About Me

My photo
SW London
A semi-mature, hardy individual who tries to get away with doing as little as possible in gardening as in life, still expects the best results & wonders why she is frequently disappointed! She likes to keep a photographic record of everything, good & frequently bad!

Friday, 25 March 2011


Image0610 We have an allotment, well 2 in fact. We have had them for quite a few years now & they are tended assiduously by the very dear MrB with, sadly, very little input from me. The burden of guilt is heavy.

The site has worked well for years; we have water in dip tanks & taps, the council cut the main grass paths & take the rubbish away & every now & then heaps of stable manure are delivered.

The site has 2 entrances, one for vehicles is on a main road & near a large junction & consequently not easy to drive into. The second, pedestrian entrance gives access to a large cemetery. A number of allotment holders, us included drive through the cemetery & park close to that gate. This has been going on for many years.

2 recent developments;

  • The council want to hand the management of the site over to the allotment holders; part of its money saving measures. At present consultation is minimal; we don’t have an allotment association or any fancy stuff like that. I understand the ‘threat’ is that rents will double if the council cuntinue the management of the site.
  • They are going to close the gate from the cemetery.

All this is very interesting & no doubt very boring for you dear reader, but what has really made me laugh about the whole thing is the language of the council member of staff with whom MrB has been corresponding. I have been close to hysterics over his mangling of the English language:

  “Furthermore, we are not satisfied that all use of the gate in question is absolutely necessary and are concerned that, increasingly, vehicles are driving through the cemetery that are not on business that is directly related to it. In other words, some are simply using it because it is there and they are not being challenged.”

“I am sure that you will be aware of the Council's grave funding problems”

“In the long term our priority is the security of the cemetery and the future cemetery gate closing arrangements will not necessarily be overly accommodating to allotment holders who remain on site late into the evening and so using the main and proper allotment gate will be a good habit for tenants to adopt henceforth.”

Why use 1 word when at least 10 will do!
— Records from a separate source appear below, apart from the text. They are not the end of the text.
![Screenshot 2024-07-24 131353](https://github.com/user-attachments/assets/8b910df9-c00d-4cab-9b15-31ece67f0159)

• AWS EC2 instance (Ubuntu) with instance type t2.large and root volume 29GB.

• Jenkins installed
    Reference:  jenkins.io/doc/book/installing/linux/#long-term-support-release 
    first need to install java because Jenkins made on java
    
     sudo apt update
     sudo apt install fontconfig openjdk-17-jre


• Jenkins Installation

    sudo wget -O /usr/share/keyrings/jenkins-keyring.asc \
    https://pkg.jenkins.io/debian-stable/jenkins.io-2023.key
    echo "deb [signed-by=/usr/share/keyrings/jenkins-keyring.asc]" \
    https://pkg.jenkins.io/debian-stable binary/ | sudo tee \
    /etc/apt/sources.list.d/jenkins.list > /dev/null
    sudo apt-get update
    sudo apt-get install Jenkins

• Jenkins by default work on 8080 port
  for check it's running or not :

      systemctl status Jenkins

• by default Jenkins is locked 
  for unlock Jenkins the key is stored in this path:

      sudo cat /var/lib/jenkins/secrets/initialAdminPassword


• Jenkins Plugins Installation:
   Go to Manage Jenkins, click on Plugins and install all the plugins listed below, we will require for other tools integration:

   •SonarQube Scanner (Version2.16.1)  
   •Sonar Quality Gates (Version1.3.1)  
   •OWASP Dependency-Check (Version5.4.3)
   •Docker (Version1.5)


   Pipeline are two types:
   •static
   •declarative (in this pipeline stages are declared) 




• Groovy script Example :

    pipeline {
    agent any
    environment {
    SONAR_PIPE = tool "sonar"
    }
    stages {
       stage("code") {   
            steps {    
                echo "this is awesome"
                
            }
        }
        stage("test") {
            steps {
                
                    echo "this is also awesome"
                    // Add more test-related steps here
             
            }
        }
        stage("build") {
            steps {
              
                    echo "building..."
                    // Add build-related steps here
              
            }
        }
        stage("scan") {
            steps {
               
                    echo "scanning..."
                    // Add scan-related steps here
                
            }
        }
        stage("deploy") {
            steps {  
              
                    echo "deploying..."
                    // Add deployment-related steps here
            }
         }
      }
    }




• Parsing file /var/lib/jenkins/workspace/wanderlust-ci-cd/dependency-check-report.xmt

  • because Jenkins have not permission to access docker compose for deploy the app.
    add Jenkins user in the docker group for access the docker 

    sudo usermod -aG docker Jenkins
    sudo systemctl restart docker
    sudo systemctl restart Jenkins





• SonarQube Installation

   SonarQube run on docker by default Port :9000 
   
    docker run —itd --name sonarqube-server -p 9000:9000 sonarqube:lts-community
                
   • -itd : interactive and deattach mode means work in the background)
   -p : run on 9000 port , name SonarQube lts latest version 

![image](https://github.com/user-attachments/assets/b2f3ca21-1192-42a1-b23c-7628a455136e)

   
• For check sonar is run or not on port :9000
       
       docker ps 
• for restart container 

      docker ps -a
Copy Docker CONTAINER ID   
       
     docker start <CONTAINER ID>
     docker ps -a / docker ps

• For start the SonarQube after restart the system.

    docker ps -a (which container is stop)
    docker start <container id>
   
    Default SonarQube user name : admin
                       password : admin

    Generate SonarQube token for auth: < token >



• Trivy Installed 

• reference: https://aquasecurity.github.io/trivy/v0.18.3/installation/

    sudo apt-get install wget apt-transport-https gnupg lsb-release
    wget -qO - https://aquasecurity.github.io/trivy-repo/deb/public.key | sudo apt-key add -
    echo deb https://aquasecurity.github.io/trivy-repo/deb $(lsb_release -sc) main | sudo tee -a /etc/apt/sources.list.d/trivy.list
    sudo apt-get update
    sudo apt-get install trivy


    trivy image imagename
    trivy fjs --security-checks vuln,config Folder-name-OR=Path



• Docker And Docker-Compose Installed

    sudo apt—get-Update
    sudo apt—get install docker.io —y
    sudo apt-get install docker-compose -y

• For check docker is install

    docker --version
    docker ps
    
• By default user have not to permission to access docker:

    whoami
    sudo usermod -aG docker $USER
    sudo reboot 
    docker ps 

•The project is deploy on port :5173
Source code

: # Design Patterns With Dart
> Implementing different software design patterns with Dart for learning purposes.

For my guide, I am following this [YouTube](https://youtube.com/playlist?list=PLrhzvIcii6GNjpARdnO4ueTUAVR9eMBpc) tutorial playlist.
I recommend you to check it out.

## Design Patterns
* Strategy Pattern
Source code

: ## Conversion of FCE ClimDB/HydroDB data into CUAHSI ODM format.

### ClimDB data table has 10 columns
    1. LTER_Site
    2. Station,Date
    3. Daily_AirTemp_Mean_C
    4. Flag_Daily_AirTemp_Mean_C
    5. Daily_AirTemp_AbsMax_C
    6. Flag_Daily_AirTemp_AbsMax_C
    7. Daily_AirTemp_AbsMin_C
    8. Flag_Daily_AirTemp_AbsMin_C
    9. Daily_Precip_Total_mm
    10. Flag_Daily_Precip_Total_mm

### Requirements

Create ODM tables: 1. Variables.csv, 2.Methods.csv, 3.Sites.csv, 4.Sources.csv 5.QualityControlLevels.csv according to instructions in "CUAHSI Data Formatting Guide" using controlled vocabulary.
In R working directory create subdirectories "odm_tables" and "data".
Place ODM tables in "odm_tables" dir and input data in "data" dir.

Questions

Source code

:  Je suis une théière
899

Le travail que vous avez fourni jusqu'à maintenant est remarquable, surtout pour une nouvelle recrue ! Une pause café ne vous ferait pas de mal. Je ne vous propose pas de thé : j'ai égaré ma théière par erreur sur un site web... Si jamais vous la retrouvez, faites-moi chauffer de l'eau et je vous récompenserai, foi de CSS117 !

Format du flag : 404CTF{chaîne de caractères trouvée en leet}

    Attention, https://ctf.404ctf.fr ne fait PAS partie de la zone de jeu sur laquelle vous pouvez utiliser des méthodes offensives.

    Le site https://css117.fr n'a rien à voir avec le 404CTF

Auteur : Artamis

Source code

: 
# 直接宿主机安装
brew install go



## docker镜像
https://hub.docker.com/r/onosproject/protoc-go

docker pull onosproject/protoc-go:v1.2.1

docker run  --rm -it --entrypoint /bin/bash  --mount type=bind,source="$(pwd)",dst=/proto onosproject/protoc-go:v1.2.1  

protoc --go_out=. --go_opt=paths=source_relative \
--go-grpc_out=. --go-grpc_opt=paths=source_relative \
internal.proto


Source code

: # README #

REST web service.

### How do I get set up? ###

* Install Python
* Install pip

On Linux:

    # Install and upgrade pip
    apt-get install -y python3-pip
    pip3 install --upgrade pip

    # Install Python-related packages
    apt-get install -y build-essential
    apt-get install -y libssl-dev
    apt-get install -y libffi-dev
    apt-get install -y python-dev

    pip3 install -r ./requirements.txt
Was the ‘grave funding’ a joke? Probably not as I suspect he has had a sense of humour by-pass!


Tuesday, 22 March 2011

Capability Brown swings…..


….and slides and has a climbing frame.

I am talking about my local park here, just a couple of streets away, loved by many local & not so local families for its play areas, bowling green, lake, Sunday football, athletics track, wooded area, tennis courts, cafe & perhaps not so loved when it is used for car parking during Wimbledon fortnight. It is used by many different groups of people all year & although the planting & landscaping are nothing to write home about it is green & a fantastic leisure facility.

I frequently walk through the park to work & took the photos last year 

So dear reader, where does Capability Brown fit into this I can hear you shouting ? I hope you are still there? I can’t keep talking to myself now can I?
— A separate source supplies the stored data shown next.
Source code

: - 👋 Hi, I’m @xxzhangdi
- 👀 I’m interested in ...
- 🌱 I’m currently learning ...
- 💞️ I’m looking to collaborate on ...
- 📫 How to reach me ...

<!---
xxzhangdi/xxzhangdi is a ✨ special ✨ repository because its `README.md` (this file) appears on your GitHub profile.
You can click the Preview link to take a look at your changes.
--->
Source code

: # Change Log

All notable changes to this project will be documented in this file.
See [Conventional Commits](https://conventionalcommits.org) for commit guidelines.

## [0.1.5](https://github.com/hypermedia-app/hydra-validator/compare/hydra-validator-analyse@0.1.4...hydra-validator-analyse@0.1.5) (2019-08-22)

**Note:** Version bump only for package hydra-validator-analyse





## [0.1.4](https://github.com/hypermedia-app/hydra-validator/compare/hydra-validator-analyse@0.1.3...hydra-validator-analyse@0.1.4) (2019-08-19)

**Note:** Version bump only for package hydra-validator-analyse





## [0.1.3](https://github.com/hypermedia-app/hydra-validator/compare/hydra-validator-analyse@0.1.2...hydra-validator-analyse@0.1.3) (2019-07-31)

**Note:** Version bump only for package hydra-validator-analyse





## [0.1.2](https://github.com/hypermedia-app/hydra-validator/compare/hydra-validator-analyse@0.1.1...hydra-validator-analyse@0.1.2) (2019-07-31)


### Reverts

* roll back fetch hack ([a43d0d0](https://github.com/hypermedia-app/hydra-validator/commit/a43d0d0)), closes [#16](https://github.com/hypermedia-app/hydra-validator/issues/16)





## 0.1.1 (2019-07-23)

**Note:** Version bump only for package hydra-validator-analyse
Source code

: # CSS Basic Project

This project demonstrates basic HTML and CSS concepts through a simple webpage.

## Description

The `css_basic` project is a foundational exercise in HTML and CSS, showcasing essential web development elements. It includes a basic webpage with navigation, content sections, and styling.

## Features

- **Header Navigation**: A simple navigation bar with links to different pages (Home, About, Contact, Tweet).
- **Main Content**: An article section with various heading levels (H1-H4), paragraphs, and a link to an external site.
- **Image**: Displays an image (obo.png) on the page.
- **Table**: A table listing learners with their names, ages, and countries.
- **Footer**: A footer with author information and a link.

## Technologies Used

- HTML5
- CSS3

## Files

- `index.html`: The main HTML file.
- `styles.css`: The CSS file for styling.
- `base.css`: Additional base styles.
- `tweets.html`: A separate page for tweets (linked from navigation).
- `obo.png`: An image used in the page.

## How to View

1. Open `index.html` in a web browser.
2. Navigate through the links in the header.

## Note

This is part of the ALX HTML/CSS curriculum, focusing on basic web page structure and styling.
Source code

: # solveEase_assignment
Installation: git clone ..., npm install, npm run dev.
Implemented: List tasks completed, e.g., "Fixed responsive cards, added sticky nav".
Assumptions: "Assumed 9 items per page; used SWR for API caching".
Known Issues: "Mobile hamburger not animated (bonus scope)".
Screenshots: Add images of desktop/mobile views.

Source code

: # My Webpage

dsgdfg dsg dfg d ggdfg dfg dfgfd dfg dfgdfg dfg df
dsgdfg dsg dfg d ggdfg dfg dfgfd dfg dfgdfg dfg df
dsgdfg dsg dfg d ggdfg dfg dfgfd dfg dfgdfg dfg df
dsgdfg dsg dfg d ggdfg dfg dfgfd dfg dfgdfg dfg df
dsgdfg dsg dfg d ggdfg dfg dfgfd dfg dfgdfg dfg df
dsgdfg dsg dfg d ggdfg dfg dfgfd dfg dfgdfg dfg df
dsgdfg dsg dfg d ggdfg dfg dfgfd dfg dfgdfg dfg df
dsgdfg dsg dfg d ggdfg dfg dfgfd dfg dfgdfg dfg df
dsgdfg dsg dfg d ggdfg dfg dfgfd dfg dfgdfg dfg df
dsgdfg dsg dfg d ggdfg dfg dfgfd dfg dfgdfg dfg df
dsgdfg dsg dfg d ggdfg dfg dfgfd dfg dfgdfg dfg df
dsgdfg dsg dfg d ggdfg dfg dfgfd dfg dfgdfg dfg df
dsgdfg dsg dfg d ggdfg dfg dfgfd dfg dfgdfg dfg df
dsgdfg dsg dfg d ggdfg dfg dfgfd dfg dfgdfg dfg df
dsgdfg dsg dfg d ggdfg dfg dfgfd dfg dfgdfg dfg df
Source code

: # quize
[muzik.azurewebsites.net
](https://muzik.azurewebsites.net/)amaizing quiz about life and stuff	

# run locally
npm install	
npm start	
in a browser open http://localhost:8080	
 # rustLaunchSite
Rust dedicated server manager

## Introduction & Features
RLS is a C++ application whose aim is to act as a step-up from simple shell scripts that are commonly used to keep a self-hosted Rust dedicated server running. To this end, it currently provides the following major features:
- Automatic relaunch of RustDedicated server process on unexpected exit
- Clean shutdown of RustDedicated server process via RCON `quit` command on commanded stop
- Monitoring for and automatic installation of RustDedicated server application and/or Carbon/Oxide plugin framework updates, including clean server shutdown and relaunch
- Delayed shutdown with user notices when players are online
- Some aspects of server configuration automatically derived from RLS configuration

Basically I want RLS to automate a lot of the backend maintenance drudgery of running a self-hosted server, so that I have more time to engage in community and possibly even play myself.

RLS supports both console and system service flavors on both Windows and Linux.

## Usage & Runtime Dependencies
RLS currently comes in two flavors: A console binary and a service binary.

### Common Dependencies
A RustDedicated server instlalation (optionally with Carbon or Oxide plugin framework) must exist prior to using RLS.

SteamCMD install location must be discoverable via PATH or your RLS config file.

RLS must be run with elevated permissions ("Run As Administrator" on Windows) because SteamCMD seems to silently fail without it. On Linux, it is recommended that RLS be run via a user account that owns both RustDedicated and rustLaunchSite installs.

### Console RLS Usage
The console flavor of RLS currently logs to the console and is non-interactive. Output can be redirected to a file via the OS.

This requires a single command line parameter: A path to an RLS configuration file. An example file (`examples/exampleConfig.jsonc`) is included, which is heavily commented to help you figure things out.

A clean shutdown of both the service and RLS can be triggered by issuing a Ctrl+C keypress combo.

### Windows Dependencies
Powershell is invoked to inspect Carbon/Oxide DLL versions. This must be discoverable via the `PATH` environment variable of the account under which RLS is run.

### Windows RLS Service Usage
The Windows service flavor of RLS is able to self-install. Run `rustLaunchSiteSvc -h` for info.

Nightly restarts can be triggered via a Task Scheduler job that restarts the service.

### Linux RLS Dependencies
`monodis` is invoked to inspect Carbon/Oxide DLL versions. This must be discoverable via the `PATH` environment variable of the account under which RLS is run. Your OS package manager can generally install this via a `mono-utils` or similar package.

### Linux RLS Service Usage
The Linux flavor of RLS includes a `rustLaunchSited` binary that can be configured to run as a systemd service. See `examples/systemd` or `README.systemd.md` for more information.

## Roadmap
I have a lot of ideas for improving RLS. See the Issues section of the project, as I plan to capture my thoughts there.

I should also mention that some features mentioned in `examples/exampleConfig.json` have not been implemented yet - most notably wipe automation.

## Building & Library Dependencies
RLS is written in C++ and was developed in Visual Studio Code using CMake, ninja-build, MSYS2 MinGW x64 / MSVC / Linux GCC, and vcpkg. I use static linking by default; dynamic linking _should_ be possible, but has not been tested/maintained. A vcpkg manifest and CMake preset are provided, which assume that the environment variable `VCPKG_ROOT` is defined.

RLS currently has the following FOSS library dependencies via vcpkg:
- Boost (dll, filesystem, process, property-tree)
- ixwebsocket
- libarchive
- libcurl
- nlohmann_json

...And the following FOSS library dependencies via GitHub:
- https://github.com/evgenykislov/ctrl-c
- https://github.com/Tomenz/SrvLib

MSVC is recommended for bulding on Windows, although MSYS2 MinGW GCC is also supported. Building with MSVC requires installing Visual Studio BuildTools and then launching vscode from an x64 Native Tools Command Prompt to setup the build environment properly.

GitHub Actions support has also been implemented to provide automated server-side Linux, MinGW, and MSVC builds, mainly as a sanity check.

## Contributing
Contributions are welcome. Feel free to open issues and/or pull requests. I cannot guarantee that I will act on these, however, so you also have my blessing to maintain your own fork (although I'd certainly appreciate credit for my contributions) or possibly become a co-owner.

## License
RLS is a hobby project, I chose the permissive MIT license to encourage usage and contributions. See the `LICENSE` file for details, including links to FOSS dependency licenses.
Well, a history lesson here. The original park comprised the grounds of Wimbledon Park House, the seat of the manor of Wimbledon. A number of different owners had enlarged the park & by the 19th century it was at its largest extent, and one of the homes of the Earls Spencer, lords of the manor.

It was the 1st Earl Spencer, was only 12 years old when he inherited the title, who carried out many ‘good works’ toward Wimbledon Park. And it was he who  commissioned Capability Brown in 1765 to turn the Wimbledon Park valley from being semi-marshland into a grassy parkland populated by oaks with its main feature being a sizable lake by constructing a dam across a brook that flows from near Wimbledon Common down to the River Wandle.

In 1846, the 4th Earl Spencer sold the estate and house to John Augustus Beaumont a property developer who laid out new roads and sold plots of land for house building.  Development of the area continued throughout the second half of the 19th century, gradually nibbling away at the parkland resulting in the park as it is today with it’s adjacent area of housing, also known as Wimbledon Park.

The modern park was bought by the Borough of Wimbledon just before the First World War and is now the only remnant of that former, larger park.

Just beside the lake there has always been a sad bit of a waterfall, a remnant of the original design but never working.This is what it looked like after a clean-up.Waterfall02

Recently however there have been developments!



071076 What do you think? What would Capability Brown have thought?

I think it certainly has the potential to be an attractive addition to the park but my concern is the ability to keep the area looking attractive & allow the plants to mature & fill out. Although I am an optimist I can only see children running & cycling over the beds as well as the paths & climbing on the logs at the edge. Merton Council is not among the most well off of London Boroughs & like all others is having to make financial cut-backs. There was recently a proposal that they would not lock any of their parks overnight in order to save money. That is no longer the case but indicates  the severity of the problem.

We will see……….

***The crocuses at the top are not from Wimbledon Park but Wisley a couple of weeks ago!